> [Work to be completed]
When you reach the line containing "X11535556Y-12159073D02*" in the entries below, begin reproducing lines exactly, and stop once the line containing "X11726032Y-12273358D01*" is done.

> [Dataset]
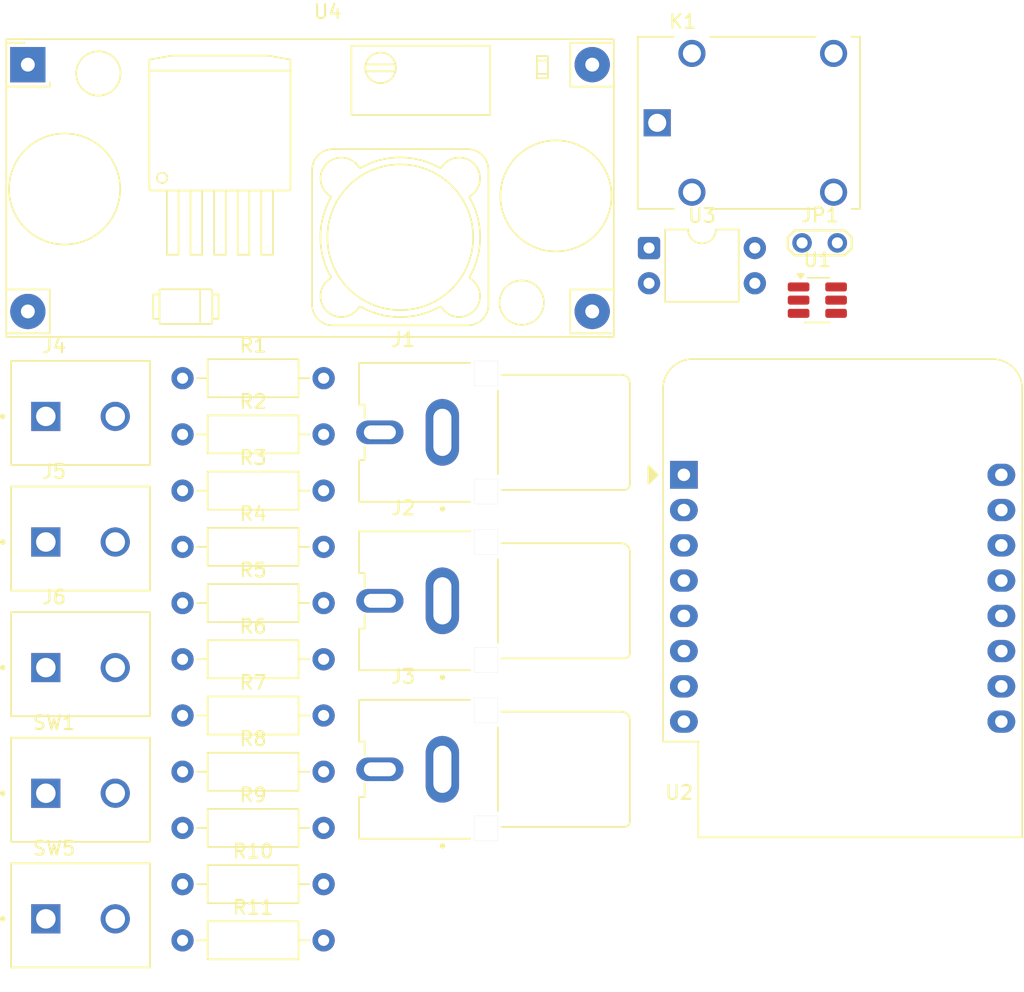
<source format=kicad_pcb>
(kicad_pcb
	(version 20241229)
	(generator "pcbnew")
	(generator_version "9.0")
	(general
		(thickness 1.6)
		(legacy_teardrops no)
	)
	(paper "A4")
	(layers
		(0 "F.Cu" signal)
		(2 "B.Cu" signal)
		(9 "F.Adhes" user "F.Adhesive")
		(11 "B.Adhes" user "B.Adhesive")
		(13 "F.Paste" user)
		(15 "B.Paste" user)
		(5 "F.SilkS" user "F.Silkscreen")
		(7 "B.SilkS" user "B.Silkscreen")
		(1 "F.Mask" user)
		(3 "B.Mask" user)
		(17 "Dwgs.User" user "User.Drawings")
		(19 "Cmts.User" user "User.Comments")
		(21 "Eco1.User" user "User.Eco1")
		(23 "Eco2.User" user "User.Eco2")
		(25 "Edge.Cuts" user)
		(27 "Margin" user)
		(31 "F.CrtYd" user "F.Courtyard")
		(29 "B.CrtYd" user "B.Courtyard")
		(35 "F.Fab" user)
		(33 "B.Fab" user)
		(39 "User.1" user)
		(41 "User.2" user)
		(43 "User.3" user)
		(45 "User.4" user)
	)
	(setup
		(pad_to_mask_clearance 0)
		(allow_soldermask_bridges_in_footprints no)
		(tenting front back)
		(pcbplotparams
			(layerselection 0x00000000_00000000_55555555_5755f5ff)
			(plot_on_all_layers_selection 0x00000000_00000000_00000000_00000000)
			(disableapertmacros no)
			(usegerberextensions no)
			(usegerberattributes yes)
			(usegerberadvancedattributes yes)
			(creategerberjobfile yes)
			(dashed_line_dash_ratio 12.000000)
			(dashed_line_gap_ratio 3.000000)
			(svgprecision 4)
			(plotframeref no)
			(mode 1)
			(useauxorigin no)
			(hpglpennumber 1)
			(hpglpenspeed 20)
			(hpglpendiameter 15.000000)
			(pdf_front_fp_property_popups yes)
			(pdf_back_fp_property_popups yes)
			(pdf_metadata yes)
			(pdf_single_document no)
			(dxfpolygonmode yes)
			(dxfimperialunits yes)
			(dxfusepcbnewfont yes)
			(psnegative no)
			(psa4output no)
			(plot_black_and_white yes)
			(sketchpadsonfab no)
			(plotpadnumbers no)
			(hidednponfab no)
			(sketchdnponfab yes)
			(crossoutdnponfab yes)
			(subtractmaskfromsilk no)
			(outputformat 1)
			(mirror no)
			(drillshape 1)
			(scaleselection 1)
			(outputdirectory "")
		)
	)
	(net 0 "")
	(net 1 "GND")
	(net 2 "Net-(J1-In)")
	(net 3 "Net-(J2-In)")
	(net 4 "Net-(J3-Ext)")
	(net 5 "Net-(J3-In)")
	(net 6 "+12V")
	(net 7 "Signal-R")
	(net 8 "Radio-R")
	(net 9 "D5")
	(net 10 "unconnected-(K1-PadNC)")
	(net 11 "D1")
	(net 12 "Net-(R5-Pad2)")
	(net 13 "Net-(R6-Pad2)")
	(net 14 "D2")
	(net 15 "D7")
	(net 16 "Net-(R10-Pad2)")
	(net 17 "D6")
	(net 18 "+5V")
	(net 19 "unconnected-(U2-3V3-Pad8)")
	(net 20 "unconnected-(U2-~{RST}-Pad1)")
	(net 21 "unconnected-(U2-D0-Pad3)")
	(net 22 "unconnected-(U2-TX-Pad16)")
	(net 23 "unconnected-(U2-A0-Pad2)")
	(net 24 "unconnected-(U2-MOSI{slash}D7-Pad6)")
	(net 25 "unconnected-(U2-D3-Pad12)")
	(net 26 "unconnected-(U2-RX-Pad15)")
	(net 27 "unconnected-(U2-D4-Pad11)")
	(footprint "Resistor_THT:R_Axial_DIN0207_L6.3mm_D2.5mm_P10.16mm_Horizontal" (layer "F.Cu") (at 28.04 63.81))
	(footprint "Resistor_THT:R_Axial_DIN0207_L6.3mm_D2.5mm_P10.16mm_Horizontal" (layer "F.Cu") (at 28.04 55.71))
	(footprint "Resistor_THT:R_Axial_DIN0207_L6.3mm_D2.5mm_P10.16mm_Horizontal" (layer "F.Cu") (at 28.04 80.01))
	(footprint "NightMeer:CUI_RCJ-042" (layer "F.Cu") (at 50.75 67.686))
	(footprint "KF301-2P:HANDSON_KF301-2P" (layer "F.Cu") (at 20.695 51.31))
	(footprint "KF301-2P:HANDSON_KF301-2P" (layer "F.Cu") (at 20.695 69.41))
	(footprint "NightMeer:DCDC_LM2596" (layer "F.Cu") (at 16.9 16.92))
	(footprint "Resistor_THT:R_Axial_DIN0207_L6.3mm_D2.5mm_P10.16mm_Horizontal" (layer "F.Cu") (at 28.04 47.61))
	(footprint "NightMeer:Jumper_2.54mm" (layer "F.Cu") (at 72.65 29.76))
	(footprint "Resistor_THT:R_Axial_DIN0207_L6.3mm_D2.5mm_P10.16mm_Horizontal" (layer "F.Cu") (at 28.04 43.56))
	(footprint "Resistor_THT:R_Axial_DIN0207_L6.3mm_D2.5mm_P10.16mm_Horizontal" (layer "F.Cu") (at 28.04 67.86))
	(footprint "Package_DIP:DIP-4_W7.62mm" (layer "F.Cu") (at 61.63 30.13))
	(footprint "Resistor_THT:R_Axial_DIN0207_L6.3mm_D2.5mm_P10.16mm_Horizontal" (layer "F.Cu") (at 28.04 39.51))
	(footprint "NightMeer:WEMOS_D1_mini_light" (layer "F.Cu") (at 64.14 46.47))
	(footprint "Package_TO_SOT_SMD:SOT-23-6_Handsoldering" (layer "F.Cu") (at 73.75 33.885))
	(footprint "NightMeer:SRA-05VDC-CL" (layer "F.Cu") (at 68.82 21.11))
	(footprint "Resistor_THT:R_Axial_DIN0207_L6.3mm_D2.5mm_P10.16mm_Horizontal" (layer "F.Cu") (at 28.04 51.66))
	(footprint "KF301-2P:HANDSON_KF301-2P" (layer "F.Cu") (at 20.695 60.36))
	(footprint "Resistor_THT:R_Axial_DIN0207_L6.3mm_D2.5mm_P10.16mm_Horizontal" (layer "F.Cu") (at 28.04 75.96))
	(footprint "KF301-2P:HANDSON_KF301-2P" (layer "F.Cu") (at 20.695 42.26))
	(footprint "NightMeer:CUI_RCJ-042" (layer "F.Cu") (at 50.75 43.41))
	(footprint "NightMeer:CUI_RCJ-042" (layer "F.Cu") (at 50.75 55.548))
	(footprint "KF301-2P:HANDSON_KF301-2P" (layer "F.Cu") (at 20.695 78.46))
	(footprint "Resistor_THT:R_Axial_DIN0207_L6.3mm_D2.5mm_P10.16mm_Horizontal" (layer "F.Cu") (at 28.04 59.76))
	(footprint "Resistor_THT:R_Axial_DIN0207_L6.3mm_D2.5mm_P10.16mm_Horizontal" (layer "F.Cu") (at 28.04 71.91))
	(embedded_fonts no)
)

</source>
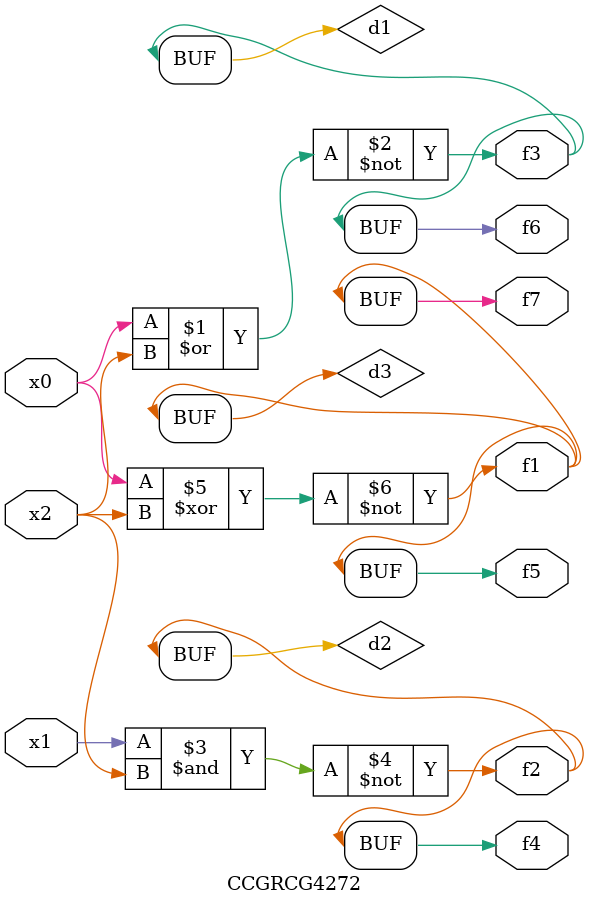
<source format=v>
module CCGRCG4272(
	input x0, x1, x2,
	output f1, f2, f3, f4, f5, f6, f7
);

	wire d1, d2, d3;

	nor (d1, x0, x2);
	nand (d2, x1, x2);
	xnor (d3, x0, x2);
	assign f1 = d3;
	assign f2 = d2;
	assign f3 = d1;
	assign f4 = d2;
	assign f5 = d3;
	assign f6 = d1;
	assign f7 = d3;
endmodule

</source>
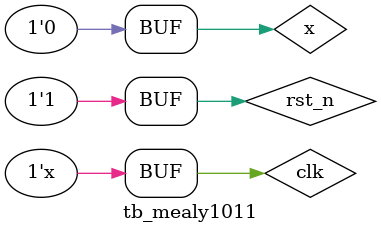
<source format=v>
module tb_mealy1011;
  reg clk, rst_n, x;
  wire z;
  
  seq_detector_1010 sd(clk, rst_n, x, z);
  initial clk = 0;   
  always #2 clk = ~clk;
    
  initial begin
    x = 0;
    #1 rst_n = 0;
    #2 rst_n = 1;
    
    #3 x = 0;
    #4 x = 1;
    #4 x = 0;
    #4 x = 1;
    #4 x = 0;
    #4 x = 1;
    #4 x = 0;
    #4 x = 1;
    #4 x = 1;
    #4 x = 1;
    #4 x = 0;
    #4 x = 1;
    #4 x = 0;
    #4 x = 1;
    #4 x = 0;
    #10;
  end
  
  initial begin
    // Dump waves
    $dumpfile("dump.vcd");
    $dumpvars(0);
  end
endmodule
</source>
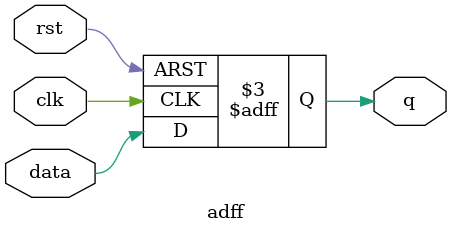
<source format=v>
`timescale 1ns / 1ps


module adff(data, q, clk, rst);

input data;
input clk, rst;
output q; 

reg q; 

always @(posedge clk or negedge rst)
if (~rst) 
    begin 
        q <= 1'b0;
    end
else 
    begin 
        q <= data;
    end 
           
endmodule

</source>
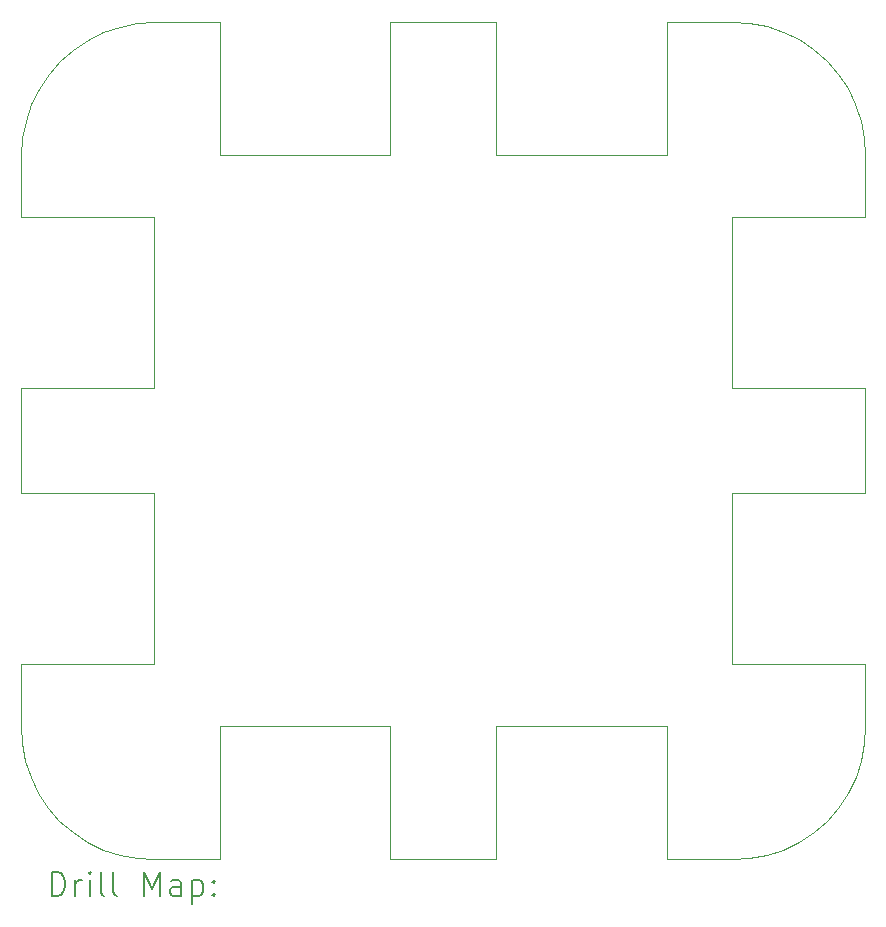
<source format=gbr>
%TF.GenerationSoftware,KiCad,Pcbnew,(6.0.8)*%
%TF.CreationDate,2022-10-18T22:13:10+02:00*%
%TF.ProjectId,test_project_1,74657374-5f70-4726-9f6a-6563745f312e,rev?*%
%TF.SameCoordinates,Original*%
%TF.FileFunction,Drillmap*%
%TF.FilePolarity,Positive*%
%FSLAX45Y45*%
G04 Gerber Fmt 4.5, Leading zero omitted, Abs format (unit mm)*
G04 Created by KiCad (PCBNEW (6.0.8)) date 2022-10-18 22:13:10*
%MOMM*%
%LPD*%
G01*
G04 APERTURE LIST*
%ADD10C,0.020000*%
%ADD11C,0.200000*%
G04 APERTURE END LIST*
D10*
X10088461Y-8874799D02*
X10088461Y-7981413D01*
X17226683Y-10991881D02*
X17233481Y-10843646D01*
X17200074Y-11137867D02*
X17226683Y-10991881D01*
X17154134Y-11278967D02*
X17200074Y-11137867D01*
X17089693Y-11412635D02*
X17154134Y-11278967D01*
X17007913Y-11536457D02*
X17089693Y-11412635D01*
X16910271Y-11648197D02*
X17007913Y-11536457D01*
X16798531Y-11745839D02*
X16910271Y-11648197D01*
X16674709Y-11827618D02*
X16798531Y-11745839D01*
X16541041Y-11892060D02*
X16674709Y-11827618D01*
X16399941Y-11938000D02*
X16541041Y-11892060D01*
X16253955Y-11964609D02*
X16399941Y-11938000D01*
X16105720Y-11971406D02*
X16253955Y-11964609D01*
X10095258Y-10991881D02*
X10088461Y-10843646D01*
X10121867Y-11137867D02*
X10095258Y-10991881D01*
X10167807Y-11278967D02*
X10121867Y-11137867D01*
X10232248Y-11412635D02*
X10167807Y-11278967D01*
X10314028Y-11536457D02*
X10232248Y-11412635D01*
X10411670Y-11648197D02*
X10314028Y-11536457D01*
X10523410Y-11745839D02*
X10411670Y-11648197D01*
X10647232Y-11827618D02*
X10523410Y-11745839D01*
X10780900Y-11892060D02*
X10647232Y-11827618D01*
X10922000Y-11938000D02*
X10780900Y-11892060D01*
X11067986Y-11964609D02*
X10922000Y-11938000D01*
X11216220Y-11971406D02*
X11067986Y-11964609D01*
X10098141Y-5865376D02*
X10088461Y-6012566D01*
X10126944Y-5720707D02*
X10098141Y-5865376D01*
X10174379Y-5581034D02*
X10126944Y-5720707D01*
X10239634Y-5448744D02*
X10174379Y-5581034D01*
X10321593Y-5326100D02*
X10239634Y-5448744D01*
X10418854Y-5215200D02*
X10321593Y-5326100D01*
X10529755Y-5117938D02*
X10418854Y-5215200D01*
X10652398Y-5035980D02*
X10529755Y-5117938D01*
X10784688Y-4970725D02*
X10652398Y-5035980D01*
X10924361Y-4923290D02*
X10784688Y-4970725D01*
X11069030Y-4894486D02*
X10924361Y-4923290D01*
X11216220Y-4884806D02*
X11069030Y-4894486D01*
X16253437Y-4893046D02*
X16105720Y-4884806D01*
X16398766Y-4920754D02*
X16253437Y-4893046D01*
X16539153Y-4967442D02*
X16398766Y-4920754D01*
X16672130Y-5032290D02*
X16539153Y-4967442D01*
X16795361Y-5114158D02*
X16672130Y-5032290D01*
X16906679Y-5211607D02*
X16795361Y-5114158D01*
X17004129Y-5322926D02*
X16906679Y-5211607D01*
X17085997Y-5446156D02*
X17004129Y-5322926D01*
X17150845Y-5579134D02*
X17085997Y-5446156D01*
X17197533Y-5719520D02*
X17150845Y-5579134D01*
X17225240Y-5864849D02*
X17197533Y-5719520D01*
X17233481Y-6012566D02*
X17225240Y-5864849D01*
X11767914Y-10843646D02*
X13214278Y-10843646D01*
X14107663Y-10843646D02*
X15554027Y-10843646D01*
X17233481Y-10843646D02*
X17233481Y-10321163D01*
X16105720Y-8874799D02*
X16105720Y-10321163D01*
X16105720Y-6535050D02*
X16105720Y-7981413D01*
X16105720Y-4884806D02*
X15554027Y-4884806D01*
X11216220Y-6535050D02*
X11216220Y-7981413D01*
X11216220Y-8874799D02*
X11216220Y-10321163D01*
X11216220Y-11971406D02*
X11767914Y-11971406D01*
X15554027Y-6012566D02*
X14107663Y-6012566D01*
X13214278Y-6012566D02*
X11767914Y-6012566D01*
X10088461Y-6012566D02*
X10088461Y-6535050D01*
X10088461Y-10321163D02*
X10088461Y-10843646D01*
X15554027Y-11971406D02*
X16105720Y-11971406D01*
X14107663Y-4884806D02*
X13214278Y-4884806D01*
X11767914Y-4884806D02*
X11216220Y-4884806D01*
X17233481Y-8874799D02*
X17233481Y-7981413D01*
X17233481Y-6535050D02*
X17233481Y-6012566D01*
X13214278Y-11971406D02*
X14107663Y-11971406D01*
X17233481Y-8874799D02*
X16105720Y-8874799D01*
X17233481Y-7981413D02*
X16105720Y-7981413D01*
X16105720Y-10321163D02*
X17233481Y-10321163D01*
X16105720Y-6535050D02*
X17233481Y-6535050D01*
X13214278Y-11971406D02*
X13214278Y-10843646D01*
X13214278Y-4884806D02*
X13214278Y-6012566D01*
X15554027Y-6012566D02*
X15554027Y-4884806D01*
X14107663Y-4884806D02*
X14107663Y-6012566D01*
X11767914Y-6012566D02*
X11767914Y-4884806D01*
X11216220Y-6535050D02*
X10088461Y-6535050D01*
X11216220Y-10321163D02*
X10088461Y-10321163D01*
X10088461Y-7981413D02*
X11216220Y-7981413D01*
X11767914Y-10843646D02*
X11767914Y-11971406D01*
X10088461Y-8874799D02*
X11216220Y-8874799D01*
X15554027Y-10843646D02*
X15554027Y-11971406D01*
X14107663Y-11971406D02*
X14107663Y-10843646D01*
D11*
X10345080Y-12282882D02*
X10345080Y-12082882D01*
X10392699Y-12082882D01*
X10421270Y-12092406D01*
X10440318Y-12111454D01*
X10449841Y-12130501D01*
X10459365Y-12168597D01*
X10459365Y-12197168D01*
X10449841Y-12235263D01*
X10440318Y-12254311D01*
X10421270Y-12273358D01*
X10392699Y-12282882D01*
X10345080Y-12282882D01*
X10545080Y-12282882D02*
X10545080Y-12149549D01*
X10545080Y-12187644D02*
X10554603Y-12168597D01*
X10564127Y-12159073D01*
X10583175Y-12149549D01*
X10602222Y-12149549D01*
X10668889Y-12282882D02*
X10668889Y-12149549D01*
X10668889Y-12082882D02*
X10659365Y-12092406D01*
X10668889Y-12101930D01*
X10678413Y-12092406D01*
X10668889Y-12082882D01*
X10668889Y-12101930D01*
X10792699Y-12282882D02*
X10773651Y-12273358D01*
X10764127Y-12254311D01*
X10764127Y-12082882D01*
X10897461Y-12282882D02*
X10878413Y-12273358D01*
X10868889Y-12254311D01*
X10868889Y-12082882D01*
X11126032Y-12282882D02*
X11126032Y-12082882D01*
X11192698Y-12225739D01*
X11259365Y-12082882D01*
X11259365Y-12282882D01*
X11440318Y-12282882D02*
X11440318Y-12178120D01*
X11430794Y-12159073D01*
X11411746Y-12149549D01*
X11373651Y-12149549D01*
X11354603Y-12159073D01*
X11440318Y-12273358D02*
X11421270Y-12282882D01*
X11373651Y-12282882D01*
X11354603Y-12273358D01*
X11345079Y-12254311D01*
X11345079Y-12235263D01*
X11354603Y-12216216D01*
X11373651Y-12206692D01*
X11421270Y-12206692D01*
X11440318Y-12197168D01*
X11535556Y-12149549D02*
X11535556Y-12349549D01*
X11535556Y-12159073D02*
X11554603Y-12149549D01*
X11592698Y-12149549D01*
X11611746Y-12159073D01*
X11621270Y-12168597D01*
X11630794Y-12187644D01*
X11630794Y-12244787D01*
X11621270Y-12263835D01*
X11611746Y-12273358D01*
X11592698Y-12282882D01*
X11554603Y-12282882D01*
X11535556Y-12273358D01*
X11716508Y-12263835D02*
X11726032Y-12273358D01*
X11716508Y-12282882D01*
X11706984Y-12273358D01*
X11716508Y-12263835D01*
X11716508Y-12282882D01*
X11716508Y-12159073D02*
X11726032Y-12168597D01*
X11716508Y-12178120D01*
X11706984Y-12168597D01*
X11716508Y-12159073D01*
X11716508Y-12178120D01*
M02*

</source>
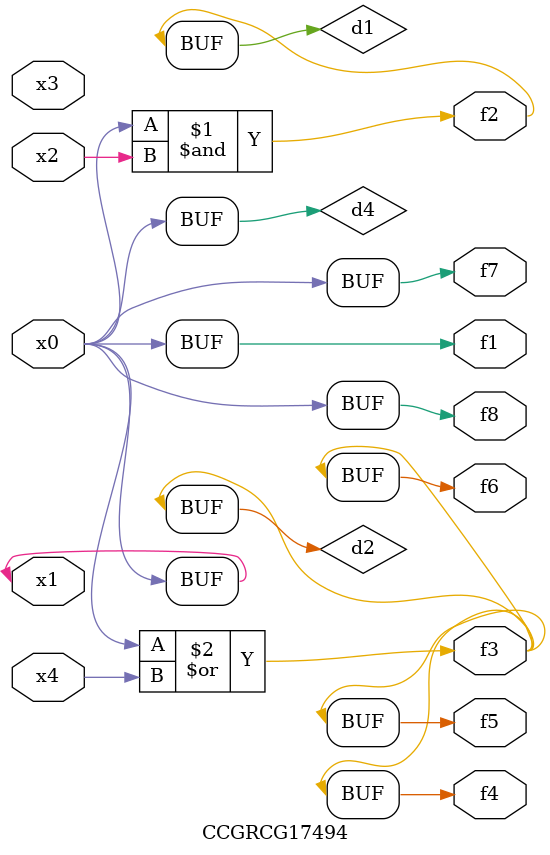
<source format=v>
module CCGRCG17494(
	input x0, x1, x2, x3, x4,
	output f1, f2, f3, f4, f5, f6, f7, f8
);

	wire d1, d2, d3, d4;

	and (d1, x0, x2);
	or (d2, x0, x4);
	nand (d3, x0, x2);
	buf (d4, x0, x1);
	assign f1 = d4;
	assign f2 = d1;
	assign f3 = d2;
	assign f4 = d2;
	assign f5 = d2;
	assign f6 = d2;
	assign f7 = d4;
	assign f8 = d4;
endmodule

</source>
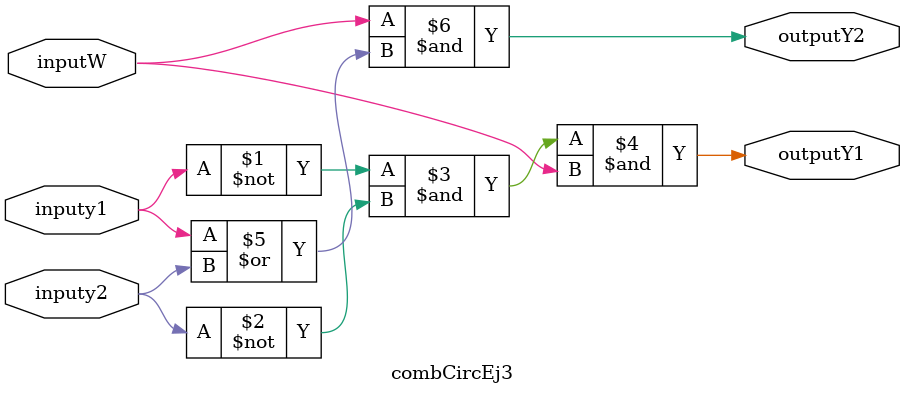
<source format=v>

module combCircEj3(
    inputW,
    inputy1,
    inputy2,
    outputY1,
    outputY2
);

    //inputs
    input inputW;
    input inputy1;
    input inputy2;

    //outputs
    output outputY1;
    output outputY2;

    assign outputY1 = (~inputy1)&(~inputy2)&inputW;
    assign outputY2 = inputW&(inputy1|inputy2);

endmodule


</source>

> [Problem solution]
X11535556Y-12159073D02*
X11554603Y-12149549D01*
X11592698Y-12149549D01*
X11611746Y-12159073D01*
X11621270Y-12168597D01*
X11630794Y-12187644D01*
X11630794Y-12244787D01*
X11621270Y-12263835D01*
X11611746Y-12273358D01*
X11592698Y-12282882D01*
X11554603Y-12282882D01*
X11535556Y-12273358D01*
X11716508Y-12263835D02*
X11726032Y-12273358D01*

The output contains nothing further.